Tokenizers aren't interchangeable

GPT-4o uses `o200k_base` (200,000-token vocabulary). Claude uses a custom BPE tokenizer that closely tracks `cl100k_base`. Gemini uses SentencePiece. Llama 3 uses Tiktoken-style BPE on a 128k vocabulary. The result: the same string can tokenize to 12 tokens in GPT-4o, 14 in Claude Sonnet, and 13 in Gemini. For English prose the spread is small — usually within 10%. For code, JSON, non-English text, or emoji-heavy strings, the spread widens. This counter approximates all of them with a ~4-char-per-token heuristic that lands within roughly 5–10% of the true count for typical text.

Where the cost actually comes from

For most LLM workloads, output tokens cost 2–5× more than input tokens. A 10K-token prompt that produces a 500-token answer often spends more on the 500 output tokens than the 10K input tokens. This counter shows input cost, projected output cost (you set the expected output length), and total — so the number you read is the number you'll actually be billed. Prompt caching, where available (Claude, OpenAI), pushes cached input tokens to ~10% of normal cost. We don't apply caching automatically, but we surface the savings so you can decide.

Frequently asked questions

Quick answers to the questions people actually ask about Token Counter.

Is this an exact token count or an estimate?

An estimate. Different models use different tokenizers — GPT-4o uses tiktoken's `o200k_base`, Claude uses its own BPE variant, Gemini uses SentencePiece. Running each true tokenizer in a browser would mean shipping 5–10 MB of vocabulary files. Instead, we use a ~4-character-per-token approximation, which is accurate to within 5–10% for English text. For exact counts, use the model's official tokenizer.

How is the cost calculated?

We multiply estimated input tokens by each model's published per-token input price. Output cost is shown separately because output tokens are usually 2–4× more expensive than input. Prices are hand-maintained from the model providers' public pricing pages and refreshed regularly. Always sanity-check against the provider's pricing page for production budgeting.

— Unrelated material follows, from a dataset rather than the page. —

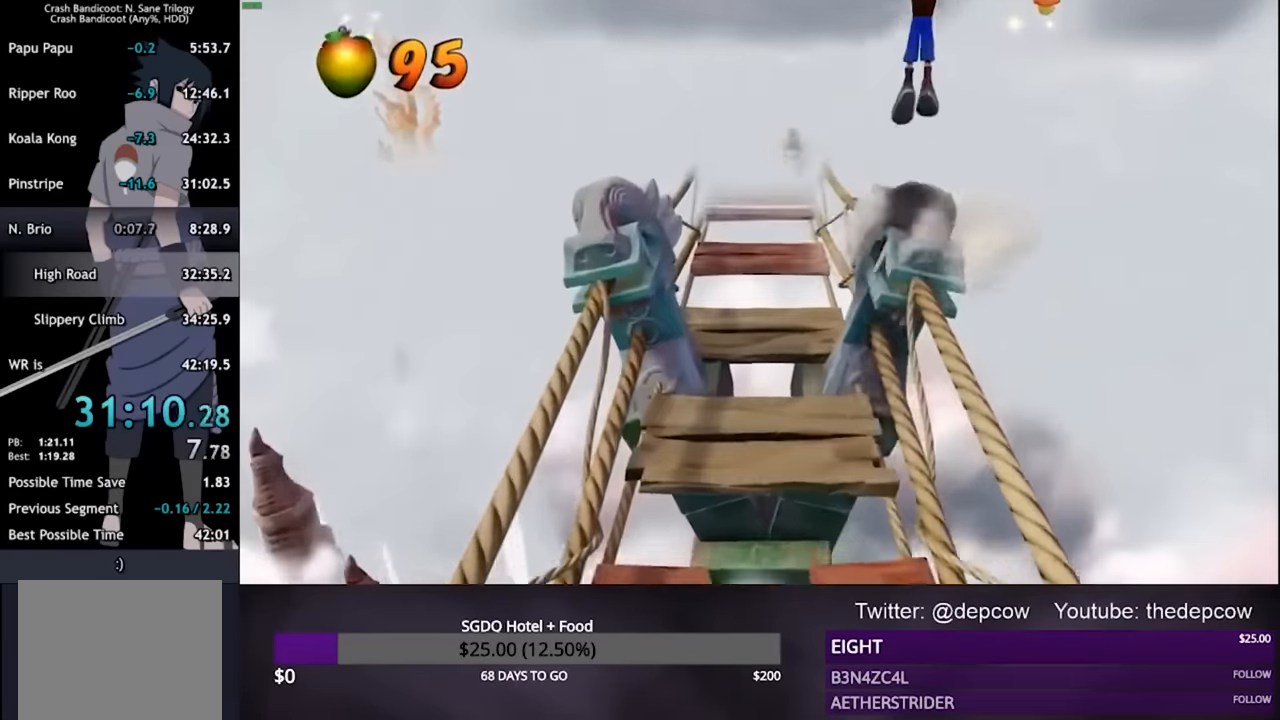
{"dt_ms": 500, "buttons": ["CROSS"], "left_stick": "up", "right_stick": "center", "events": [[66, "CROSS", "up"], [500, "CROSS", "down"]]}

Which models are included?

Current OpenAI (GPT-4o, GPT-4 Turbo, GPT-4o mini, o-series reasoning models), Anthropic Claude (Haiku 4.5, Sonnet 4.6, Opus 4.7), Google (Gemini 2.5 Pro, Gemini 2.5 Flash), and open-weight reference points for Llama and DeepSeek. Updated as new models ship.

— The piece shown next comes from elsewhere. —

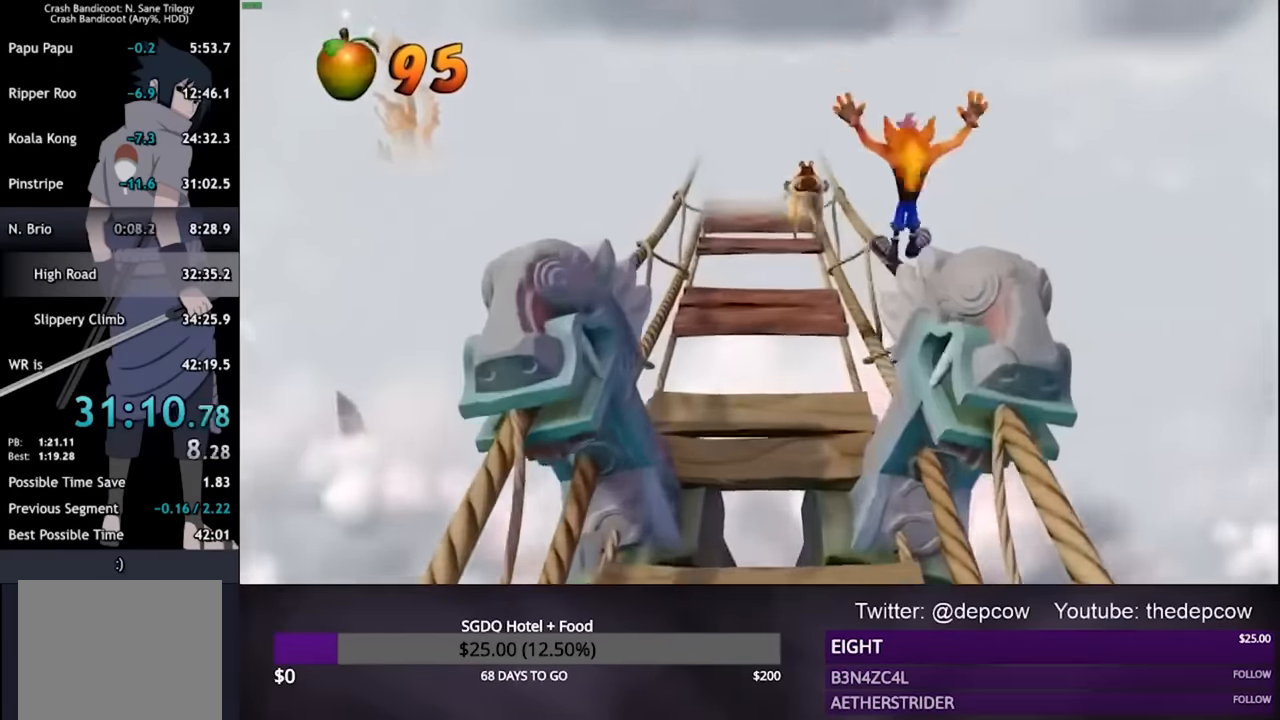
{"dt_ms": 500, "buttons": [], "left_stick": "up", "right_stick": "center", "events": [[100, "CROSS", "up"]]}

Why does the same text use different token counts on each model?

Each model's tokenizer was trained on a slightly different corpus and has a different vocabulary size. GPT-4o's `o200k_base` has 200,000 tokens; older Claude tokenizers had ~100,000. Common English words usually tokenize to 1 token everywhere. Code, non-English text, and unusual symbols vary the most — that's where the per-model differences appear.

Will it tell me if I'll exceed the context window?

Yes — for each model, the counter shows current tokens vs. context window. Context windows in 2026 range from 200K (Claude Sonnet 4.6 default) to 1M (Claude Opus 4.7 1M, Gemini 2.5 Pro). If your prompt's estimated count exceeds the window, you'll need to truncate, summarise, or use prompt caching to fit.

Does it count system prompts and tool definitions?

Whatever you paste, it counts. If you want a real budget for a Claude or GPT call, paste the system prompt, the user message, and any tool schema JSON — all three count against your context window. Tool definitions can balloon your prompt fast if you're not careful.